**Your objective:**
The response must hold only the lines from the line containing "The CTE request" through the end of the listing, exactly as written.

=====

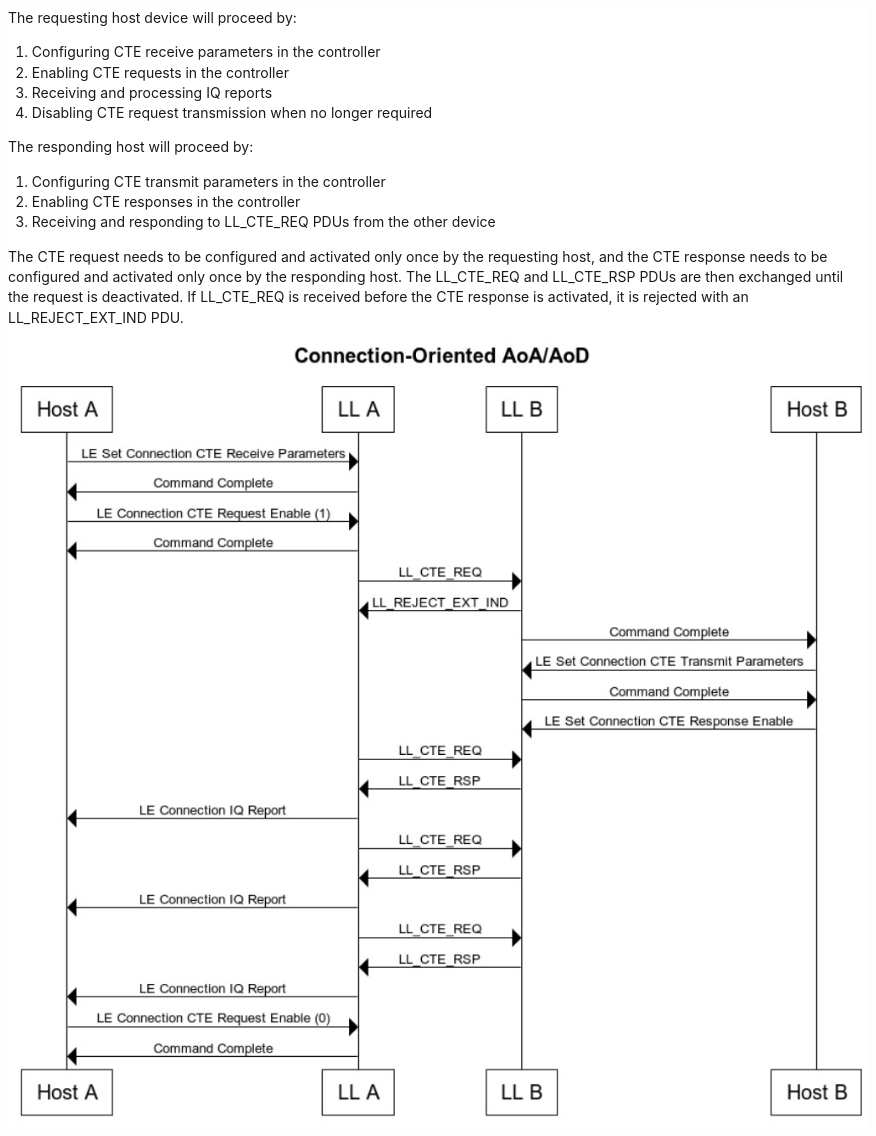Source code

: The requesting host device will proceed by:
1. Configuring CTE receive parameters in the controller
2. Enabling CTE requests in the controller
3. Receiving and processing IQ reports
4. Disabling CTE request transmission when no longer required

The responding host will proceed by:
1. Configuring CTE transmit parameters in the controller
2. Enabling CTE responses in the controller
3. Receiving and responding to LL_CTE_REQ PDUs from the other device

The CTE request needs to be configured and activated only once by the requesting host, and the CTE response needs to be configured and activated only once by the responding host. The LL_CTE_REQ and LL_CTE_RSP PDUs are then exchanged until the request is deactivated. If LL_CTE_REQ is received before the CTE response is activated, it is rejected with an LL_REJECT_EXT_IND PDU.

![HCI commands and connection-oriented CTE communication](./img/2020-12-31-03.jpg)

=====

**Task result:**
The CTE request needs to be configured and activated only once by the requesting host, and the CTE response needs to be configured and activated only once by the responding host. The LL_CTE_REQ and LL_CTE_RSP PDUs are then exchanged until the request is deactivated. If LL_CTE_REQ is received before the CTE response is activated, it is rejected with an LL_REJECT_EXT_IND PDU.

![HCI commands and connection-oriented CTE communication](./img/2020-12-31-03.jpg)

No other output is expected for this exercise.